EXERCISE INSTRUCTIONS: Gather every line from the entries below that includes "Malignant".

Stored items
════════

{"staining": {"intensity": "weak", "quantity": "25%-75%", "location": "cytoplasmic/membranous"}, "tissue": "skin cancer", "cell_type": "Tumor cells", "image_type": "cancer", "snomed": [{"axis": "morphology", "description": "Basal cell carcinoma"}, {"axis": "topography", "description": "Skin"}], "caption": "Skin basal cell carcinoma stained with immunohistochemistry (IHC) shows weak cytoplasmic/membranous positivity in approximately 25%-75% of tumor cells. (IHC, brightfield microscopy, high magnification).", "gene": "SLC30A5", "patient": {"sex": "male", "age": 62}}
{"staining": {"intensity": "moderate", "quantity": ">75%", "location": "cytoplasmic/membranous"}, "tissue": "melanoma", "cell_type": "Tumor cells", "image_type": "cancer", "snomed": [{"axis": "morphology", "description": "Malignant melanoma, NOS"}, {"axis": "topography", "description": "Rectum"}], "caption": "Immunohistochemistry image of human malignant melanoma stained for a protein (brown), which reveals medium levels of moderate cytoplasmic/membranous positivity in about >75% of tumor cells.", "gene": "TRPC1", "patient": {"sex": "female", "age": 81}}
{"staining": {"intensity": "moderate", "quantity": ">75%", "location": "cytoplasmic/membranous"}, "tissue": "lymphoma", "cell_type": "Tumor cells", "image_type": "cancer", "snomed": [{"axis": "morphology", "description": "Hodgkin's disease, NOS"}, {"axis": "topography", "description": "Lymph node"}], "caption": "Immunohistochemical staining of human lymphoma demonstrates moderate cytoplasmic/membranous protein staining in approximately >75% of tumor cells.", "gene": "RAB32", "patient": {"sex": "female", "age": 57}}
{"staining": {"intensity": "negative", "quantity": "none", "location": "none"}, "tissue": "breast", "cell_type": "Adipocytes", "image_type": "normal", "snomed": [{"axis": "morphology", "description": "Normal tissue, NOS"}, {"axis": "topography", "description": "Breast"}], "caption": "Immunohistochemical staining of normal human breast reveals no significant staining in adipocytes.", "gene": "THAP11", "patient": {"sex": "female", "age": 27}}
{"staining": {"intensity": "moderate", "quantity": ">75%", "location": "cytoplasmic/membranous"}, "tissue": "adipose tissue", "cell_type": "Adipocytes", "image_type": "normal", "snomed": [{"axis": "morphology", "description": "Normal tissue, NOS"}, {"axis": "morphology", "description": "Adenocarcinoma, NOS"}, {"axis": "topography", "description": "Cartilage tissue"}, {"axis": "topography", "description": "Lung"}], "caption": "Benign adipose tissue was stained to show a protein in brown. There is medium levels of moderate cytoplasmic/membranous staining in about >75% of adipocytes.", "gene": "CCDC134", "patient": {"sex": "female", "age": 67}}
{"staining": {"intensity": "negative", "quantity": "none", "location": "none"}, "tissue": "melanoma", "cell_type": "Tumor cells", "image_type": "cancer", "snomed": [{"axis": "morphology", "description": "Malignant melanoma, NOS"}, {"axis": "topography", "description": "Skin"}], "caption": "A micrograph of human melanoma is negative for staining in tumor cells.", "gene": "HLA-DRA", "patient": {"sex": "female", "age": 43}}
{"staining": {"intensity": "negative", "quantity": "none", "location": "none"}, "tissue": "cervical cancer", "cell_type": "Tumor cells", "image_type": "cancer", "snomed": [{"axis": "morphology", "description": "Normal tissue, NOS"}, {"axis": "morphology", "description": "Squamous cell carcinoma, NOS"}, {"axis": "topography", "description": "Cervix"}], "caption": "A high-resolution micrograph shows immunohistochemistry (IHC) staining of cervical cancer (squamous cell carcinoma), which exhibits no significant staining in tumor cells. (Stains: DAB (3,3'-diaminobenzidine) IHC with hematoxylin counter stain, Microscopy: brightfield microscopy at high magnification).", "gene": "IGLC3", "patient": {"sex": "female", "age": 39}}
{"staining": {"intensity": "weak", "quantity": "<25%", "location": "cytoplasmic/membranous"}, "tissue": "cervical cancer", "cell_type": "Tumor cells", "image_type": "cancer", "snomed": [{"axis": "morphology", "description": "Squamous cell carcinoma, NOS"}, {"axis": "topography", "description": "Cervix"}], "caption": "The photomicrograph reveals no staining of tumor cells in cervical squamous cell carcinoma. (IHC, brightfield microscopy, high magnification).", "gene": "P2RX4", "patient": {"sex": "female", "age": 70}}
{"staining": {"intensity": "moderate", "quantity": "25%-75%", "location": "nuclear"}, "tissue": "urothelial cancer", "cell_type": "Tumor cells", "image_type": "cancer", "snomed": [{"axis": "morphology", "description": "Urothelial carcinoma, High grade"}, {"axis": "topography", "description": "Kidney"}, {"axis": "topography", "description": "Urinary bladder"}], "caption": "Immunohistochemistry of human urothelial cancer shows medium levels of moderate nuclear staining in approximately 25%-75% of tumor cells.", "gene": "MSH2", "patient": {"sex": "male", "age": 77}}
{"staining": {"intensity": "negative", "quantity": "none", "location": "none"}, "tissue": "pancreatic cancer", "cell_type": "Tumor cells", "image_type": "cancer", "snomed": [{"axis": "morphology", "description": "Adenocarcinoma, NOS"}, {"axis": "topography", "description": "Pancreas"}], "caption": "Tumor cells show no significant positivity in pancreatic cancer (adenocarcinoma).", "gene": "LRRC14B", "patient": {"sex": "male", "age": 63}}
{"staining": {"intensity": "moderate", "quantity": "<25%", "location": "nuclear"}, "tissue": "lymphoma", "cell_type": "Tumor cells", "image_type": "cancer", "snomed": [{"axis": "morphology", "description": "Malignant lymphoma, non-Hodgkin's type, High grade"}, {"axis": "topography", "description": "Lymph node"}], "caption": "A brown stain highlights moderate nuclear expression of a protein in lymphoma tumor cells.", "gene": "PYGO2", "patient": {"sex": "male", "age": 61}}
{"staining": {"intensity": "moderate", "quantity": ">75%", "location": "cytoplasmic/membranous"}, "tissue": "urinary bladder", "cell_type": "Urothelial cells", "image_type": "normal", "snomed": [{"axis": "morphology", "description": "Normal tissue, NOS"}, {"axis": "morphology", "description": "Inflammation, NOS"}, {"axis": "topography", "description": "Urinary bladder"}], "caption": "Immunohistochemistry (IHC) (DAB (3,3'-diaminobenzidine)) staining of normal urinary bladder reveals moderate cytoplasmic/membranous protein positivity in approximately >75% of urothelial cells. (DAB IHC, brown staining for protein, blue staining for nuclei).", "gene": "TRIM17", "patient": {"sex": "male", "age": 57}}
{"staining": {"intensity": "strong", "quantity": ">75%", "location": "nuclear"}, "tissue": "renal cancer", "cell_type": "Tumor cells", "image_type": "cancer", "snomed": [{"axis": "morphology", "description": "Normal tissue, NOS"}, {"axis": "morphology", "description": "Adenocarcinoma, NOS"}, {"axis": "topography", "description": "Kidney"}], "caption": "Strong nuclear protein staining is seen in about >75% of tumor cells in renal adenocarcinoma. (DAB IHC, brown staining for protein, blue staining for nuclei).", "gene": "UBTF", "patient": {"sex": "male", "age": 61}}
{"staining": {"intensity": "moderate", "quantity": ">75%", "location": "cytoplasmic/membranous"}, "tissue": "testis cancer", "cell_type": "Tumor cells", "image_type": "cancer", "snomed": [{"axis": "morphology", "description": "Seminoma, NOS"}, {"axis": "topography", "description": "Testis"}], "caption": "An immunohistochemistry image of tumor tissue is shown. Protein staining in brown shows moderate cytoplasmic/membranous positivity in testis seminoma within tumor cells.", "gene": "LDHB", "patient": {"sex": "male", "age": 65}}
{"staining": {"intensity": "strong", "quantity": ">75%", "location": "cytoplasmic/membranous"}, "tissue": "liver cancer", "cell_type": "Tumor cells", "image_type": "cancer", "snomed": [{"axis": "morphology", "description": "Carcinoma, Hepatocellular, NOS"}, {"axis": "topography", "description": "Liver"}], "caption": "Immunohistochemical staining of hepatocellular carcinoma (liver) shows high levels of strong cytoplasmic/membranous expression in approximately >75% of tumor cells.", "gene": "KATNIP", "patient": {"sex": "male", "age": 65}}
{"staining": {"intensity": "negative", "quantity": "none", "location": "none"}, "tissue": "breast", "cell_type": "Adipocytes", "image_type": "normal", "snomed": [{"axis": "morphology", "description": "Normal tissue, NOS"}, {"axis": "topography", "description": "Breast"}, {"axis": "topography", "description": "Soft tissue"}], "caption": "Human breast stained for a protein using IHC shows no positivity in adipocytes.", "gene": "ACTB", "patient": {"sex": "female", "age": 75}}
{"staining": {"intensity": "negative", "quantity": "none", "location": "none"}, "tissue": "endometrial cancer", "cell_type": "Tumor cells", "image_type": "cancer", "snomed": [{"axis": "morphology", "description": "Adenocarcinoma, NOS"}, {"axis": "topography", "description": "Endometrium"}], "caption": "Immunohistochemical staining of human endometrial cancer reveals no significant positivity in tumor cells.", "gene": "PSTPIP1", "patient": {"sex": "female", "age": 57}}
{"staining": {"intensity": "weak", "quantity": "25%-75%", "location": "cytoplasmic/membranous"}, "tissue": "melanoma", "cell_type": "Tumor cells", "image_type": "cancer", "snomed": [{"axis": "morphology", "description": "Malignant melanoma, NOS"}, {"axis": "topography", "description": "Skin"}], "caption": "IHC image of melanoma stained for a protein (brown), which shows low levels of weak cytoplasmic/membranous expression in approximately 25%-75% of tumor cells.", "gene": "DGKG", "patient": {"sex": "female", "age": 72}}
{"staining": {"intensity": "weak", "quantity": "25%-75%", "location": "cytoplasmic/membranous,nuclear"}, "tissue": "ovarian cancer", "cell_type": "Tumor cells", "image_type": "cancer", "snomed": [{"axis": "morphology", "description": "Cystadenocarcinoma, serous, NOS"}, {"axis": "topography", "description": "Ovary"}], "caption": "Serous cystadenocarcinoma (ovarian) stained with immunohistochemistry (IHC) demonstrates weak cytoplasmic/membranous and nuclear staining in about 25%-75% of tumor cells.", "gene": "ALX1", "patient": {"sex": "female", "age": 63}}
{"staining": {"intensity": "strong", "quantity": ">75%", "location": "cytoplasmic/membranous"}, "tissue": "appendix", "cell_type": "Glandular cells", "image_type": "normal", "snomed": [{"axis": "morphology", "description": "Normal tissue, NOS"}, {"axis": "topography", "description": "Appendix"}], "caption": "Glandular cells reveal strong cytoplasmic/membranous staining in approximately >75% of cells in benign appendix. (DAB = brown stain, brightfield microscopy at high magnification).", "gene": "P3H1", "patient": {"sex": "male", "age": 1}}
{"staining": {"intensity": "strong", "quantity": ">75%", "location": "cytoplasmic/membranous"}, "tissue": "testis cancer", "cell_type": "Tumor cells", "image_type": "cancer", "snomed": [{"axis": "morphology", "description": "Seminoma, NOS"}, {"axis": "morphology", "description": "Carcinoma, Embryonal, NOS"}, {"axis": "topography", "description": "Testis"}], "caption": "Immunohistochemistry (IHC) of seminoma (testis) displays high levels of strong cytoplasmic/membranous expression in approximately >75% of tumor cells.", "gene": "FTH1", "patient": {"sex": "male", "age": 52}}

════════

SOLVED EXERCISE:
{"staining": {"intensity": "moderate", "quantity": ">75%", "location": "cytoplasmic/membranous"}, "tissue": "melanoma", "cell_type": "Tumor cells", "image_type": "cancer", "snomed": [{"axis": "morphology", "description": "Malignant melanoma, NOS"}, {"axis": "topography", "description": "Rectum"}], "caption": "Immunohistochemistry image of human malignant melanoma stained for a protein (brown), which reveals medium levels of moderate cytoplasmic/membranous positivity in about >75% of tumor cells.", "gene": "TRPC1", "patient": {"sex": "female", "age": 81}}
{"staining": {"intensity": "negative", "quantity": "none", "location": "none"}, "tissue": "melanoma", "cell_type": "Tumor cells", "image_type": "cancer", "snomed": [{"axis": "morphology", "description": "Malignant melanoma, NOS"}, {"axis": "topography", "description": "Skin"}], "caption": "A micrograph of human melanoma is negative for staining in tumor cells.", "gene": "HLA-DRA", "patient": {"sex": "female", "age": 43}}
{"staining": {"intensity": "moderate", "quantity": "<25%", "location": "nuclear"}, "tissue": "lymphoma", "cell_type": "Tumor cells", "image_type": "cancer", "snomed": [{"axis": "morphology", "description": "Malignant lymphoma, non-Hodgkin's type, High grade"}, {"axis": "topography", "description": "Lymph node"}], "caption": "A brown stain highlights moderate nuclear expression of a protein in lymphoma tumor cells.", "gene": "PYGO2", "patient": {"sex": "male", "age": 61}}
{"staining": {"intensity": "weak", "quantity": "25%-75%", "location": "cytoplasmic/membranous"}, "tissue": "melanoma", "cell_type": "Tumor cells", "image_type": "cancer", "snomed": [{"axis": "morphology", "description": "Malignant melanoma, NOS"}, {"axis": "topography", "description": "Skin"}], "caption": "IHC image of melanoma stained for a protein (brown), which shows low levels of weak cytoplasmic/membranous expression in approximately 25%-75% of tumor cells.", "gene": "DGKG", "patient": {"sex": "female", "age": 72}}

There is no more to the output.